# Cockapoo owners club car stickers



## mum2bobs (Jun 23, 2010)

The Cockapoo Owners Club has available car stickers of its logo which are being sold to raise money for the Hearing Dogs charity. It is something our members have been requesting and which enables us to raise money for a worthwhile charity.

If any of our members who do not go onto our FB page, would like to buy one, please feel free to PM me and I will give you the details. 

In the future we also hope to be selling car stickers of our banner, the proceeds of which will be going to the Labradoodle trust, and I will keep you informed as to availability.

The sticker logo is similar the the one in my avatar but has the clubs web address on it and is about the size of a car tax disk


----------



## mum2bobs (Jun 23, 2010)

Just an update on this. We raised over £200 for the Hearing Dogs charity which we are delighted with.
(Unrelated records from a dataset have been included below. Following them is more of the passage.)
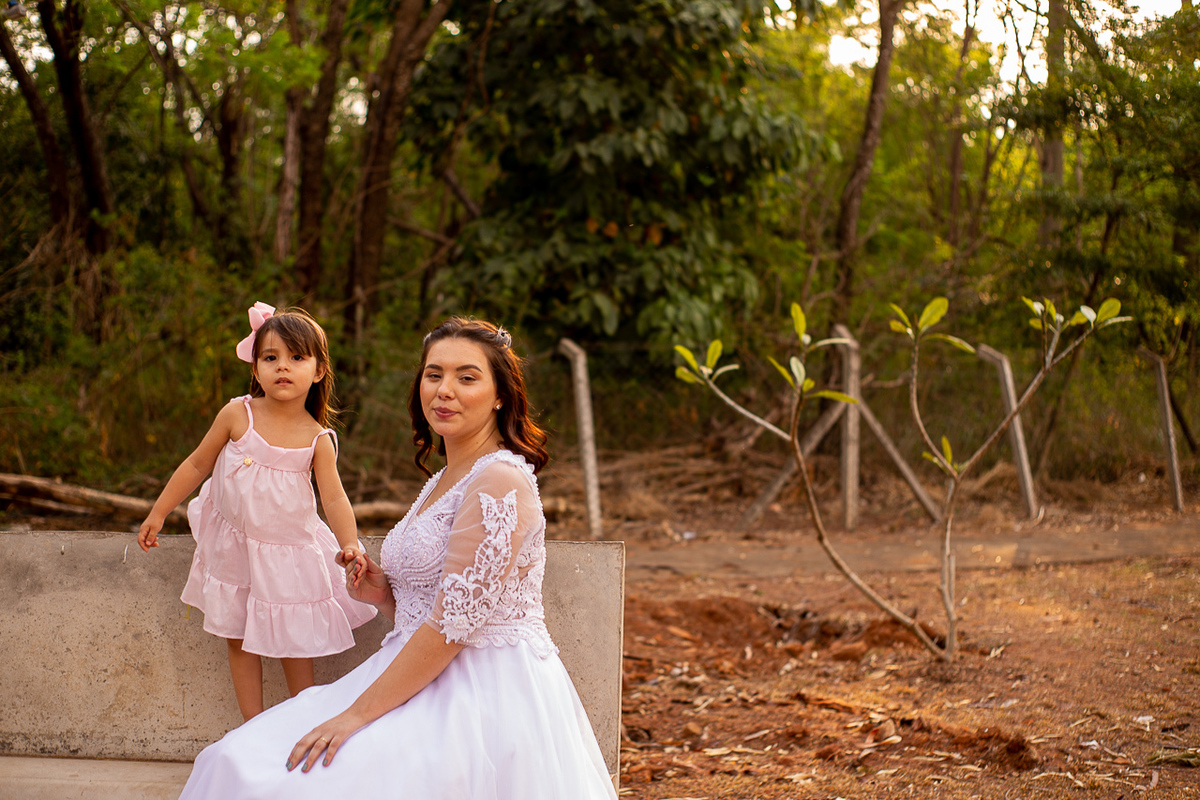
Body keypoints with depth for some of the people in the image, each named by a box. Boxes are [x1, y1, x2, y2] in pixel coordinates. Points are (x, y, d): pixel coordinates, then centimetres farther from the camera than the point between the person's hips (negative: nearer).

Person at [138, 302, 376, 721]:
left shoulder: (318, 439, -11)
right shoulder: (238, 415, -10)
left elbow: (334, 499, -12)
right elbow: (197, 464, 0)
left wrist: (350, 544, -29)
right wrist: (158, 513, 3)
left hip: (290, 550, -1)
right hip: (233, 543, 2)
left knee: (293, 640, 6)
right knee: (238, 639, 8)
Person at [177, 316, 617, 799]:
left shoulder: (500, 482, -15)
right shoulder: (443, 481, 16)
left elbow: (455, 623, -20)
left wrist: (357, 713, -18)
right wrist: (384, 595, 3)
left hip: (489, 698, -9)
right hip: (428, 683, 9)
The company that printed the logos for us have kindly donated another batch free of charge, so if anyone wants a Cockapoo Owners Club car sticker (a must have for the best dressed car look ), please order them directly from this PayPal address -

[email protected].

It really is a worthwhile charity, and the dogs provide a lifeline for people who have lost their hearing. If you can spare £2 please order one, thanks.


----------



## Dextersmum (Feb 9, 2012)

I paid for one a few days ago,just waiting for it to arrive


----------



## designsbyisis (Dec 27, 2011)

Mine have arrived - they are really lovely


----------



## Ali79 (Mar 30, 2011)

Ours arrived today - they are really great - thank you


----------



## mum2bobs (Jun 23, 2010)

Thanks for taking the time to order them, it is much appreciated


----------



## jos (Feb 9, 2012)

Just ordered mine - waiting for it to arrive..

Good cause - I also sponsor Farley the cockapoo hearing dog....poo's are sooooo clever


----------



## mum2bobs (Jun 23, 2010)

Thanks jos, it is a worthwhile cause, they do such great work these dogs.


----------